Supplied records:

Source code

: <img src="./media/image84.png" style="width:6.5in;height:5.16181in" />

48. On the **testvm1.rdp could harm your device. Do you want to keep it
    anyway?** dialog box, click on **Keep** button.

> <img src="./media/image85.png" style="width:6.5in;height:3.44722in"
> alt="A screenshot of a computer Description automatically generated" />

* * *

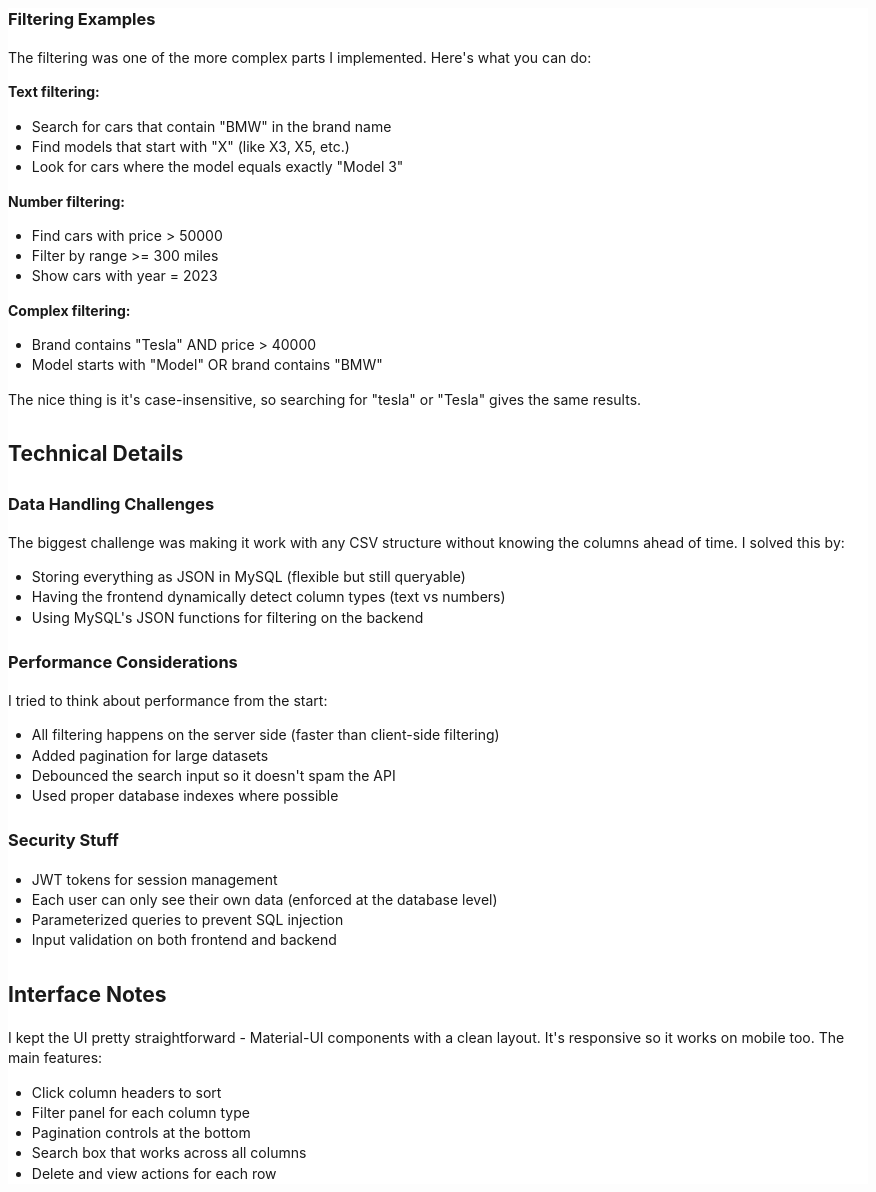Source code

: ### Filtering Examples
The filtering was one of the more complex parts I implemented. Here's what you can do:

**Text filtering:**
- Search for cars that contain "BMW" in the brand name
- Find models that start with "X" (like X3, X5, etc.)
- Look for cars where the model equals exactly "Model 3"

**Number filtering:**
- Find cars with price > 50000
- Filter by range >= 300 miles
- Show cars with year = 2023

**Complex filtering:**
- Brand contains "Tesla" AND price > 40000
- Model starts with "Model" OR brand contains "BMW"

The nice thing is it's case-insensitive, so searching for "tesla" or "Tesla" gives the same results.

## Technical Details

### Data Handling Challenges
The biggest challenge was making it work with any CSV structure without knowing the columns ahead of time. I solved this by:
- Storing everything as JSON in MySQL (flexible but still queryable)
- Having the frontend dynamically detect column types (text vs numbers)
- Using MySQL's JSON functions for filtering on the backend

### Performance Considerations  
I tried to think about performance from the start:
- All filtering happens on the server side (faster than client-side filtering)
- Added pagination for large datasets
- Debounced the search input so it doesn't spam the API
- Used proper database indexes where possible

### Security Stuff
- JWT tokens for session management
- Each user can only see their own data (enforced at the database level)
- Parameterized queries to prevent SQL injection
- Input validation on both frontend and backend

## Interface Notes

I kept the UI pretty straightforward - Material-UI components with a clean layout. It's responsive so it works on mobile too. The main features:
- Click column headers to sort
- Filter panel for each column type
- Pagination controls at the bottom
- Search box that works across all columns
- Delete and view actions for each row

---

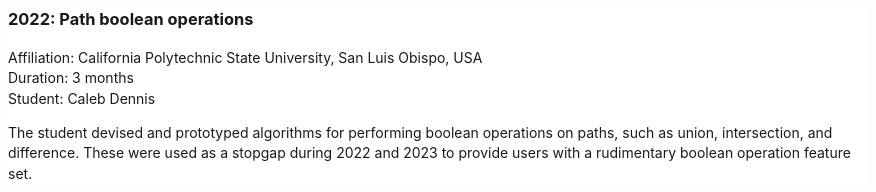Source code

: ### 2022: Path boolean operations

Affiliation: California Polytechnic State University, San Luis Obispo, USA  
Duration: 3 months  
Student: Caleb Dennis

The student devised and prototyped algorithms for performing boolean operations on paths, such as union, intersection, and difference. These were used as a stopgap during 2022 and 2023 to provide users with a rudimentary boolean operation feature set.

Brief:
Copy out, word for word, the part of the entries that opens with the line containing "Affiliation: California Polytechnic" and closes with the line containing "The student devised", including both of those lines.

Output of the exercise:
Affiliation: California Polytechnic State University, San Luis Obispo, USA  
Duration: 3 months  
Student: Caleb Dennis

The student devised and prototyped algorithms for performing boolean operations on paths, such as union, intersection, and difference. These were used as a stopgap during 2022 and 2023 to provide users with a rudimentary boolean operation feature set.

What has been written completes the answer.